++++ Data extracts

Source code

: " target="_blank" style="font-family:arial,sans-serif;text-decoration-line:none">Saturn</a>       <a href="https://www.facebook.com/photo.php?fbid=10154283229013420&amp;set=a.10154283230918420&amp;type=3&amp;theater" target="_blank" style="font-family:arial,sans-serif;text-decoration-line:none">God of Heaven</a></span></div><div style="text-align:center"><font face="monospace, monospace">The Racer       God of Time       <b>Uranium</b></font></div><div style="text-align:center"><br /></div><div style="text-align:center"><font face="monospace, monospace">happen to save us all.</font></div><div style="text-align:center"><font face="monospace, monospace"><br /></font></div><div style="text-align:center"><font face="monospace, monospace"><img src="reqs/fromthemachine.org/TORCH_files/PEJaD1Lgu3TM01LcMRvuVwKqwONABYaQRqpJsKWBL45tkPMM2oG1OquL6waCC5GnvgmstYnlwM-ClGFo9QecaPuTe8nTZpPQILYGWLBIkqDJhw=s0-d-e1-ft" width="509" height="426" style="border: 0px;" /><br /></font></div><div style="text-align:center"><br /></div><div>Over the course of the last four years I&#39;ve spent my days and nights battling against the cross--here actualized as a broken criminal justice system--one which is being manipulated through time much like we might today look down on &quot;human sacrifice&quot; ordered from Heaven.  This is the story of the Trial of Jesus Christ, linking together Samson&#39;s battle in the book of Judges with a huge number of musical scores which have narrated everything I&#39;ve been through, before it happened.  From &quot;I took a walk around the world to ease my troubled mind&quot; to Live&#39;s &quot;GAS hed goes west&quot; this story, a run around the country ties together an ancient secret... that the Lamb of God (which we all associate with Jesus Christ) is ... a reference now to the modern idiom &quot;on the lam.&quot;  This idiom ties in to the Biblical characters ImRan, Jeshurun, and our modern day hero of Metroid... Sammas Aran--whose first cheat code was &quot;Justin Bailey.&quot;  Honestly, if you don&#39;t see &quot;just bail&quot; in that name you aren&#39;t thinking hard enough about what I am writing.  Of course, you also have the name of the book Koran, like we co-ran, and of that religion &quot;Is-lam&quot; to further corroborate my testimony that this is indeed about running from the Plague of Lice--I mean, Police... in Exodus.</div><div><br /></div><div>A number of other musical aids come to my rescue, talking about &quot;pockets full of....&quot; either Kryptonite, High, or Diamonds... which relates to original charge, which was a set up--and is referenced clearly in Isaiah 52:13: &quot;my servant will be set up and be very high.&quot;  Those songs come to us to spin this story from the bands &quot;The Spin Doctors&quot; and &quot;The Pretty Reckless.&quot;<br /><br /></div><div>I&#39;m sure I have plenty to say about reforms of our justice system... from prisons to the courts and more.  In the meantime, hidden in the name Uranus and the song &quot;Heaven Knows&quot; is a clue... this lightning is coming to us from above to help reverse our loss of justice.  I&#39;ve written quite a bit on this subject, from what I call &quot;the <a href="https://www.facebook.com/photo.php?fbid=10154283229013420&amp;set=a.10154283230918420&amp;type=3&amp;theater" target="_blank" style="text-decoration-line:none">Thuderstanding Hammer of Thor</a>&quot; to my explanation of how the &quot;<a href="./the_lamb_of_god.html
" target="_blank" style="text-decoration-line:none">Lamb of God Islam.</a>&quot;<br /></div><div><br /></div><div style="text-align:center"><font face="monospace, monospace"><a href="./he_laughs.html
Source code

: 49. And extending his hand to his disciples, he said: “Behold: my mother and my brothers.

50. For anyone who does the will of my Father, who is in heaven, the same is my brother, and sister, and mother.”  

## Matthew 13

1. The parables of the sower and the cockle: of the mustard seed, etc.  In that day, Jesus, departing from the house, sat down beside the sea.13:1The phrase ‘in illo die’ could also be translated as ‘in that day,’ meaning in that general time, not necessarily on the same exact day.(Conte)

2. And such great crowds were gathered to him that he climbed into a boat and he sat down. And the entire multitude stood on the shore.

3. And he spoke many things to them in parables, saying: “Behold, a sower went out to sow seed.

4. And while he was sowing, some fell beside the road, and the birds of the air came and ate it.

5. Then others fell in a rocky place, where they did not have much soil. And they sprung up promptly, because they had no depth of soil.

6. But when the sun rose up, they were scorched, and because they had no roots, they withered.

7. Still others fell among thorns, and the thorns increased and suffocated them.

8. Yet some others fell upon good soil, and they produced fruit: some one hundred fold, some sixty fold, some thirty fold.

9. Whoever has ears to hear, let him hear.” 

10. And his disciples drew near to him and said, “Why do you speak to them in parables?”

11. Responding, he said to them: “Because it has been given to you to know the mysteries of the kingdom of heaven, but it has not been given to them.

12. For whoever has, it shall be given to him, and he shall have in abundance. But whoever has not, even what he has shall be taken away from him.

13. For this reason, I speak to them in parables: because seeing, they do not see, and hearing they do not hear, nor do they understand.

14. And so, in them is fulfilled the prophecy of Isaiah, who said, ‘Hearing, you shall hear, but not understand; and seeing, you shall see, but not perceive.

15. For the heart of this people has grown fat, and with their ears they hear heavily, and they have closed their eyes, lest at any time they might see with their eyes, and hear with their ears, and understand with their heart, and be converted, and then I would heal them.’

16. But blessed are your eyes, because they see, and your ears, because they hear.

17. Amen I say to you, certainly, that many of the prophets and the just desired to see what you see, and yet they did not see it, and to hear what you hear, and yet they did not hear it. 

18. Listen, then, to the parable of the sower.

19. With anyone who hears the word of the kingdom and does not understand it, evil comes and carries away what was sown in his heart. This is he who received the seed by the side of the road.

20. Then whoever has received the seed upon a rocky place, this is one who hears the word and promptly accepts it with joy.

++++++++
++++ Data extracts

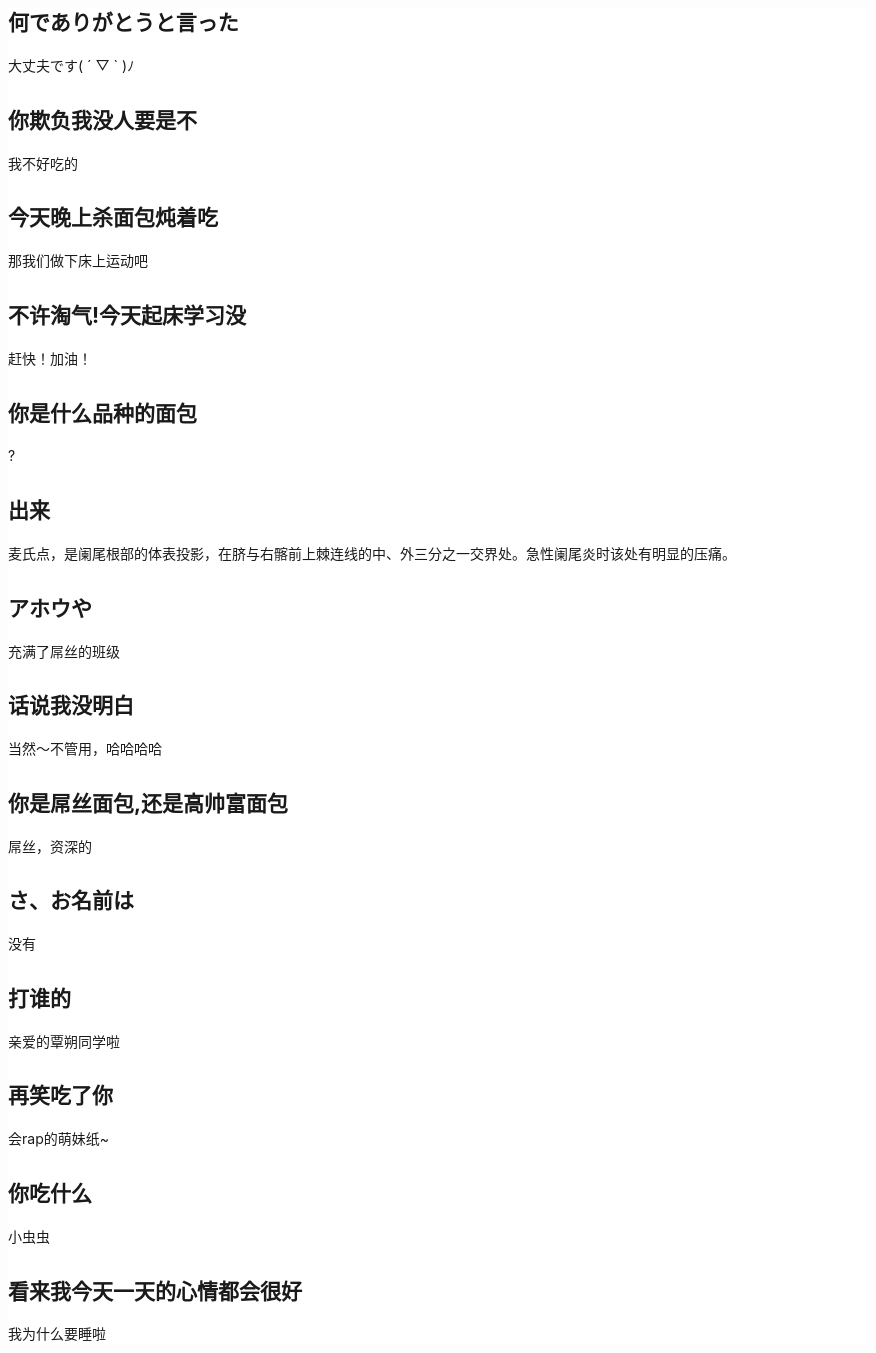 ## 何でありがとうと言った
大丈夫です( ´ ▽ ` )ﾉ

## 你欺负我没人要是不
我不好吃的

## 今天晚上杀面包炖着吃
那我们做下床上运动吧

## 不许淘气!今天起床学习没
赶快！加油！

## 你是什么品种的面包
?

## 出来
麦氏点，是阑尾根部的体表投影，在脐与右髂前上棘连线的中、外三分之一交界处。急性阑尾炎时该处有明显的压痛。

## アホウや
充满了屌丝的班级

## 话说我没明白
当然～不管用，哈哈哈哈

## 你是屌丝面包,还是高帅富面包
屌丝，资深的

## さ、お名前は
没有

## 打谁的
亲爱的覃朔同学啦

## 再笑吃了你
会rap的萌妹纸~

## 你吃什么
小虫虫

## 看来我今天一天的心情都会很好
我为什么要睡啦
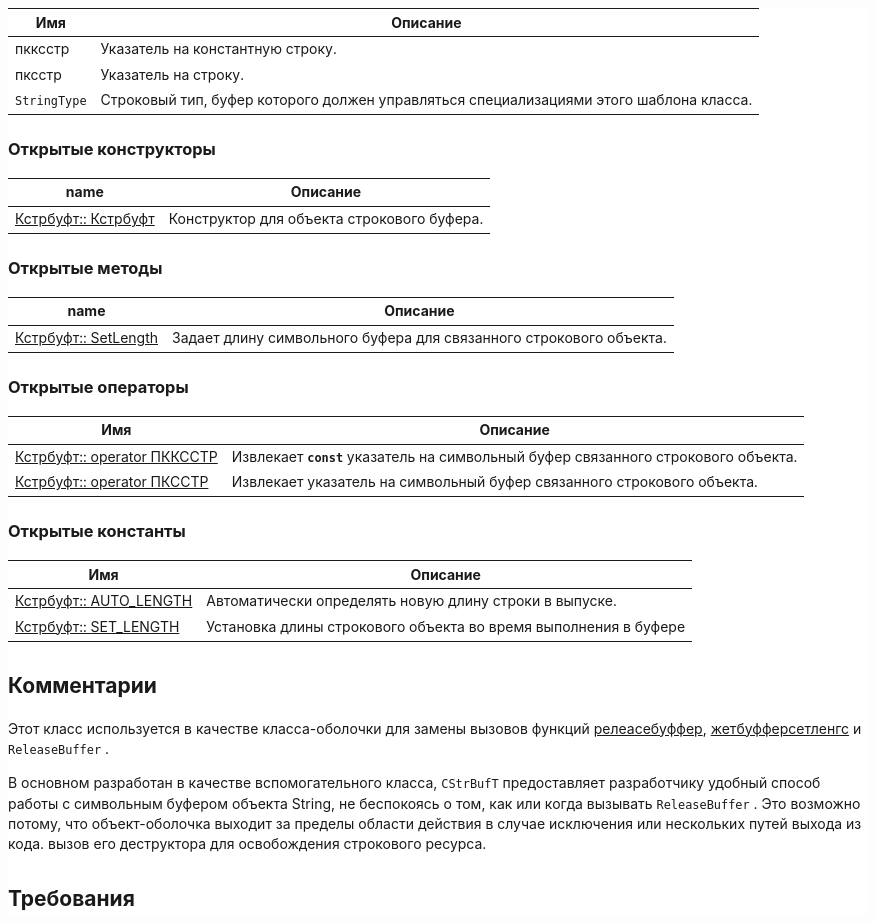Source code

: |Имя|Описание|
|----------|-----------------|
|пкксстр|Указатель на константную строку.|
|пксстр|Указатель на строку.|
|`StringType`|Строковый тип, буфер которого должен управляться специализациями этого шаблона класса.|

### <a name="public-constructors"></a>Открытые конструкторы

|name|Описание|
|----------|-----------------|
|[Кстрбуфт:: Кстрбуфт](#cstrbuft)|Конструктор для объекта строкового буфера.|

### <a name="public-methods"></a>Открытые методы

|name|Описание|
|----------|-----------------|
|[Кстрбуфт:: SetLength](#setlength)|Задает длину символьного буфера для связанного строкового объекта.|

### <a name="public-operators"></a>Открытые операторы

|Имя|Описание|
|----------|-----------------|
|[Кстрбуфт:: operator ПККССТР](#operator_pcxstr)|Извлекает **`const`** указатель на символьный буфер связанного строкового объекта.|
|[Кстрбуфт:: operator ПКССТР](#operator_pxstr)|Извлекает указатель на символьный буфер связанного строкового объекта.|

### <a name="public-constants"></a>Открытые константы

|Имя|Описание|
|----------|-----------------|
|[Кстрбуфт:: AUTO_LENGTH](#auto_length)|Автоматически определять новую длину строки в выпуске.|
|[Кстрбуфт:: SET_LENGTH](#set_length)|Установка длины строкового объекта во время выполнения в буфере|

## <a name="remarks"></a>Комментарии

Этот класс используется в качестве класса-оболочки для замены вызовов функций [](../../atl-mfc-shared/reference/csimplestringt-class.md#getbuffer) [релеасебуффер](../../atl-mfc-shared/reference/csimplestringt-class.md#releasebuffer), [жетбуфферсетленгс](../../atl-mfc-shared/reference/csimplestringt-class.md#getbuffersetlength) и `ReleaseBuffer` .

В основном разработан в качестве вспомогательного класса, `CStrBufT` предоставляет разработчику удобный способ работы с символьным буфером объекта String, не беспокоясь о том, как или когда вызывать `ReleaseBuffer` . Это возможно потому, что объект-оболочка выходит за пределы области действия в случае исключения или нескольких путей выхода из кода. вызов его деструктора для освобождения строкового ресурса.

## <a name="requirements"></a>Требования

++++++++

# [Request]
Report every line above that has the string "understand" in it.

# [Answer section]
13. For this reason, I speak to them in parables: because seeing, they do not see, and hearing they do not hear, nor do they understand.
14. And so, in them is fulfilled the prophecy of Isaiah, who said, ‘Hearing, you shall hear, but not understand; and seeing, you shall see, but not perceive.
15. For the heart of this people has grown fat, and with their ears they hear heavily, and they have closed their eyes, lest at any time they might see with their eyes, and hear with their ears, and understand with their heart, and be converted, and then I would heal them.’
19. With anyone who hears the word of the kingdom and does not understand it, evil comes and carries away what was sown in his heart. This is he who received the seed by the side of the road.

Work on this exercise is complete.